--- START Dataset excerpts ---

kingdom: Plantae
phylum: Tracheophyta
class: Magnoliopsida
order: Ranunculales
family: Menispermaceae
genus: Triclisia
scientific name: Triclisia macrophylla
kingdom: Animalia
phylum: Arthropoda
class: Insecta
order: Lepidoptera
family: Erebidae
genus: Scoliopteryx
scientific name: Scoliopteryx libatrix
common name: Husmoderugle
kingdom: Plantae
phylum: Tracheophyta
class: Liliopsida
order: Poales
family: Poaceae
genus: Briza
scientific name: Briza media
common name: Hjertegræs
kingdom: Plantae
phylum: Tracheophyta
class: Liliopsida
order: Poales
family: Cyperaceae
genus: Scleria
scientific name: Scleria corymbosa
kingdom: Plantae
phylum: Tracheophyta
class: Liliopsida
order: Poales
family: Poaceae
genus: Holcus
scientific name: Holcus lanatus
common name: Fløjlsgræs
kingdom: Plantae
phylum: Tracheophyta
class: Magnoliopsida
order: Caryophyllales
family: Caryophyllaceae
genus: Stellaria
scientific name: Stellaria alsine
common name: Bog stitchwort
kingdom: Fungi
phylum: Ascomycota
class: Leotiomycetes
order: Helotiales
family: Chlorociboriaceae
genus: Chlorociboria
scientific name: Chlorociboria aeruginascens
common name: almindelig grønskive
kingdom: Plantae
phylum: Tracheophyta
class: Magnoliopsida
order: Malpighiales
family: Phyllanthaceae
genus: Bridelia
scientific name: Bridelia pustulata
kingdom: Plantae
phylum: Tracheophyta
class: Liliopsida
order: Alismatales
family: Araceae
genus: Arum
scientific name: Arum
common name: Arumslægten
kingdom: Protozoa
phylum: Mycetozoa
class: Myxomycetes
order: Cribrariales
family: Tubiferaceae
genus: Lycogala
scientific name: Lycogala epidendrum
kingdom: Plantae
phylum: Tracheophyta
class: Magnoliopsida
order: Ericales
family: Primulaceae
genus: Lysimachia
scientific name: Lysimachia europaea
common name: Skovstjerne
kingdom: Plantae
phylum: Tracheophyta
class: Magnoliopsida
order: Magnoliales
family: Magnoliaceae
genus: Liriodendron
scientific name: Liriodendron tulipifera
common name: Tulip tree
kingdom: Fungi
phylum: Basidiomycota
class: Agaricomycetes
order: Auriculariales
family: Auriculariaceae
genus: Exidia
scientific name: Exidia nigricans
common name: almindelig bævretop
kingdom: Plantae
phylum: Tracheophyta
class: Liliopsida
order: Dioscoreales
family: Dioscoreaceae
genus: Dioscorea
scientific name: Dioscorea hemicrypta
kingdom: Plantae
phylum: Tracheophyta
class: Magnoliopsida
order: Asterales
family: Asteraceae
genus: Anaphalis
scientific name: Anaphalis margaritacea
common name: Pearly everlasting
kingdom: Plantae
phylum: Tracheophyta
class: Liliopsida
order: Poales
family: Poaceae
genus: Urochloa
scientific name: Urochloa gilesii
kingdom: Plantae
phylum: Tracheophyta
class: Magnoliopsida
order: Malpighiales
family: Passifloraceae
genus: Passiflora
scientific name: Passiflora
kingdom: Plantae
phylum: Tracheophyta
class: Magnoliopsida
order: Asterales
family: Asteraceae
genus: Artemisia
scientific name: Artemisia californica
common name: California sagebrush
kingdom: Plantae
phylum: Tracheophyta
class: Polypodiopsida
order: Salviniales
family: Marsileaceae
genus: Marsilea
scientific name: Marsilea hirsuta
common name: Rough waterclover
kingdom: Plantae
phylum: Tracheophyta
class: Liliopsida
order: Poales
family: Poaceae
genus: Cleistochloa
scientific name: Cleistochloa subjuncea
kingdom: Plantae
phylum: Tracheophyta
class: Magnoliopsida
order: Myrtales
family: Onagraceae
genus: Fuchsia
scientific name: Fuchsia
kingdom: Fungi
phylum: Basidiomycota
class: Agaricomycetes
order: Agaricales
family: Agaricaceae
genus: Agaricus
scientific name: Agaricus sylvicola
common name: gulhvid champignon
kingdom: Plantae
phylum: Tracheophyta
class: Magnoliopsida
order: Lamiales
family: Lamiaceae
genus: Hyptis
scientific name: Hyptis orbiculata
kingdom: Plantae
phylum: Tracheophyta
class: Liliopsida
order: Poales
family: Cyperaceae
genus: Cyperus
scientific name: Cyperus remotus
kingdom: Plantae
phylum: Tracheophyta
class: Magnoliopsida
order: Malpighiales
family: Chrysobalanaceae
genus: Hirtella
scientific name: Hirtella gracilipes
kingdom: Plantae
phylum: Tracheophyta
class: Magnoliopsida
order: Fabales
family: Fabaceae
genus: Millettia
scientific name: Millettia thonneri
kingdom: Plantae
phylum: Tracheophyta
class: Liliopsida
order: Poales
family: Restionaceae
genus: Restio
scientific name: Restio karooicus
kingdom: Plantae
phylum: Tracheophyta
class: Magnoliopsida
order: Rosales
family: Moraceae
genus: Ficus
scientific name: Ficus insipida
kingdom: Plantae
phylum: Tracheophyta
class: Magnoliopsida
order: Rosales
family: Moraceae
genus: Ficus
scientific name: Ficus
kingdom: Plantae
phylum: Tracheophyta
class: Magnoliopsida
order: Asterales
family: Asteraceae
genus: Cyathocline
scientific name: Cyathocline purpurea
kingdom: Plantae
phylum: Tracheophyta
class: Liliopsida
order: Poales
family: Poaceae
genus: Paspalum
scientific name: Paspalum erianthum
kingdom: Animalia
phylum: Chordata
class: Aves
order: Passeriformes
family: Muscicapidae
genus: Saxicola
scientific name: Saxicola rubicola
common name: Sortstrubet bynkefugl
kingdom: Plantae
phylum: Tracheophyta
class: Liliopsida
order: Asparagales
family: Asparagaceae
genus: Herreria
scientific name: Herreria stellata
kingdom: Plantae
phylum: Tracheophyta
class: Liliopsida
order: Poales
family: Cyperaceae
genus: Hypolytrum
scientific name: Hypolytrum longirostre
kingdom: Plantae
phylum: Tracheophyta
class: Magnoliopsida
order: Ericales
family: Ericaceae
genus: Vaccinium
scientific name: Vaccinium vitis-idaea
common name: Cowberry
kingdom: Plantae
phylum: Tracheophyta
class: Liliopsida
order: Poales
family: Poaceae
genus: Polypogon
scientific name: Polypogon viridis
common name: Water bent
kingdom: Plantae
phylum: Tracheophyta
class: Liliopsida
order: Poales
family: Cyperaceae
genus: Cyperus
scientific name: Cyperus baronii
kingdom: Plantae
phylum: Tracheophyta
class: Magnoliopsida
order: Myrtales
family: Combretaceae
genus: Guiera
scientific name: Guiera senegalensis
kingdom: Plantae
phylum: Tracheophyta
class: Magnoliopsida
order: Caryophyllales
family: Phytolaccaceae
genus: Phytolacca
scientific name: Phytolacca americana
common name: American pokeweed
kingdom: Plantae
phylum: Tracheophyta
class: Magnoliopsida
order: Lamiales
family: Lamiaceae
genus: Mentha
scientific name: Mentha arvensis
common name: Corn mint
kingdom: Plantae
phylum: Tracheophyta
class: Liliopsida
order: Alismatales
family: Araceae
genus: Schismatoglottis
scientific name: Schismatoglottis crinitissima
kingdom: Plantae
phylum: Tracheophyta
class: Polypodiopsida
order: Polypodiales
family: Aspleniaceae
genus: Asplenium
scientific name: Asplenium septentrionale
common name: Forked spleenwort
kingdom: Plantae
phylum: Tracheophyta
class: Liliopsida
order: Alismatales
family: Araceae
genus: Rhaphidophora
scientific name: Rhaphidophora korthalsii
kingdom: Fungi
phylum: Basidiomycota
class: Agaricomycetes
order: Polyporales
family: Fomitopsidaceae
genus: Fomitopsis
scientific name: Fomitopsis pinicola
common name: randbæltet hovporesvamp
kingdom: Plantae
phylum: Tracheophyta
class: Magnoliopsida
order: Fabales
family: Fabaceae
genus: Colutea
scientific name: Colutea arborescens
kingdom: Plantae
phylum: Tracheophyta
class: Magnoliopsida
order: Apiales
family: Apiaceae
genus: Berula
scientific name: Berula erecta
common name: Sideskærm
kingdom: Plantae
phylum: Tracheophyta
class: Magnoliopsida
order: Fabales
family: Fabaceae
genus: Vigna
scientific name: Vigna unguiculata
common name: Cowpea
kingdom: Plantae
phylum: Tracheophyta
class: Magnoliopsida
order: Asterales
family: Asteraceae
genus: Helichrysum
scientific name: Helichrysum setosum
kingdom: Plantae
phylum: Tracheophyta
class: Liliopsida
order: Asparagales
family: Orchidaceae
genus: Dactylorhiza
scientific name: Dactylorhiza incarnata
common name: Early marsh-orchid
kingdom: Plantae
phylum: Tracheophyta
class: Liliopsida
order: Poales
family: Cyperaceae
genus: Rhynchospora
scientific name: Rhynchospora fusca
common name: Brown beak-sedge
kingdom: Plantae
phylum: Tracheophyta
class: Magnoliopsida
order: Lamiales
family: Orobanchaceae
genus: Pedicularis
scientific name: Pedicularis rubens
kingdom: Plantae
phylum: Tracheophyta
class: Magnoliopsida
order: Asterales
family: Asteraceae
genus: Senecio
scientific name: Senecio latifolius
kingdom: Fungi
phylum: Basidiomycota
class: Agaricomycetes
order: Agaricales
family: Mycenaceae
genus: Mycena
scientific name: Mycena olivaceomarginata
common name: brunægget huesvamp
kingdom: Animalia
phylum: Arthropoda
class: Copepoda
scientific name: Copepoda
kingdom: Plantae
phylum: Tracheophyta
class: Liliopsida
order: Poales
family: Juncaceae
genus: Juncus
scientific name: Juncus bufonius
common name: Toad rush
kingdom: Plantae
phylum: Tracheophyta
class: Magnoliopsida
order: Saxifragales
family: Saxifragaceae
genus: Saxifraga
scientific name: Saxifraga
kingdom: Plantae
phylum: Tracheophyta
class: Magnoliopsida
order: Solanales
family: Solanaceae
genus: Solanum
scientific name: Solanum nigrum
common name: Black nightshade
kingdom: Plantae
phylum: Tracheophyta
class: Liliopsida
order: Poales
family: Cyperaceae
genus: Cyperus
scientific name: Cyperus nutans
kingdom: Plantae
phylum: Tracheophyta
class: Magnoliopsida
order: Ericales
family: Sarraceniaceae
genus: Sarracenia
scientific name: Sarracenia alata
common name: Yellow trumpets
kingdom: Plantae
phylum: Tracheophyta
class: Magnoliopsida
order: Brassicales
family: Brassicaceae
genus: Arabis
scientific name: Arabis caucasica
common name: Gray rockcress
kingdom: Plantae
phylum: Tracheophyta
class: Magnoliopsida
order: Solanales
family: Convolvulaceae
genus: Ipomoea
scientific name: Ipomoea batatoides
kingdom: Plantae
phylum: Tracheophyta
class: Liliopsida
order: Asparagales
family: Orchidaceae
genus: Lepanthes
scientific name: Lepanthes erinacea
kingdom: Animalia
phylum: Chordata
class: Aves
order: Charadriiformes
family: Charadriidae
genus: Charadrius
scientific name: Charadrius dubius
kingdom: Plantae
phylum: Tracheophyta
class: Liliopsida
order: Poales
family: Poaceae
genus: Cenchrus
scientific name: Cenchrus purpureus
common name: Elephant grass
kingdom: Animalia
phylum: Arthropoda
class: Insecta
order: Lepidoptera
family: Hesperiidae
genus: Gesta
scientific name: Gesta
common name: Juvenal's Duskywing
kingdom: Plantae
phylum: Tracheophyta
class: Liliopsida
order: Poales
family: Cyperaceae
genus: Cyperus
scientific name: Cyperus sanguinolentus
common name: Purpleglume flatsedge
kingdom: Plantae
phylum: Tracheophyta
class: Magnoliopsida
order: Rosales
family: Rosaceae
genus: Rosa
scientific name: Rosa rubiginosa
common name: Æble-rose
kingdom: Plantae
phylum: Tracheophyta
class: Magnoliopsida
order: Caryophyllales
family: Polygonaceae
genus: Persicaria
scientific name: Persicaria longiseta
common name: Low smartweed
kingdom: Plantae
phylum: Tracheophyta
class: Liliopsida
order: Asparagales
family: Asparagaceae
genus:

--- END Dataset excerpts ---

Can you output the lines of the records between the line containing "phylum: Ascomycota" and the line containing "genus: Exidia", inclusive, as a numbered list with blank lines omitted?

1. phylum: Ascomycota
2. class: Leotiomycetes
3. order: Helotiales
4. family: Chlorociboriaceae
5. genus: Chlorociboria
6. scientific name: Chlorociboria aeruginascens
7. common name: almindelig grønskive
8. kingdom: Plantae
9. phylum: Tracheophyta
10. class: Magnoliopsida
11. order: Malpighiales
12. family: Phyllanthaceae
13. genus: Bridelia
14. scientific name: Bridelia pustulata
15. kingdom: Plantae
16. phylum: Tracheophyta
17. class: Liliopsida
18. order: Alismatales
19. family: Araceae
20. genus: Arum
21. scientific name: Arum
22. common name: Arumslægten
23. kingdom: Protozoa
24. phylum: Mycetozoa
25. class: Myxomycetes
26. order: Cribrariales
27. family: Tubiferaceae
28. genus: Lycogala
29. scientific name: Lycogala epidendrum
30. kingdom: Plantae
31. phylum: Tracheophyta
32. class: Magnoliopsida
33. order: Ericales
34. family: Primulaceae
35. genus: Lysimachia
36. scientific name: Lysimachia europaea
37. common name: Skovstjerne
38. kingdom: Plantae
39. phylum: Tracheophyta
40. class: Magnoliopsida
41. order: Magnoliales
42. family: Magnoliaceae
43. genus: Liriodendron
44. scientific name: Liriodendron tulipifera
45. common name: Tulip tree
46. kingdom: Fungi
47. phylum: Basidiomycota
48. class: Agaricomycetes
49. order: Auriculariales
50. family: Auriculariaceae
51. genus: Exidia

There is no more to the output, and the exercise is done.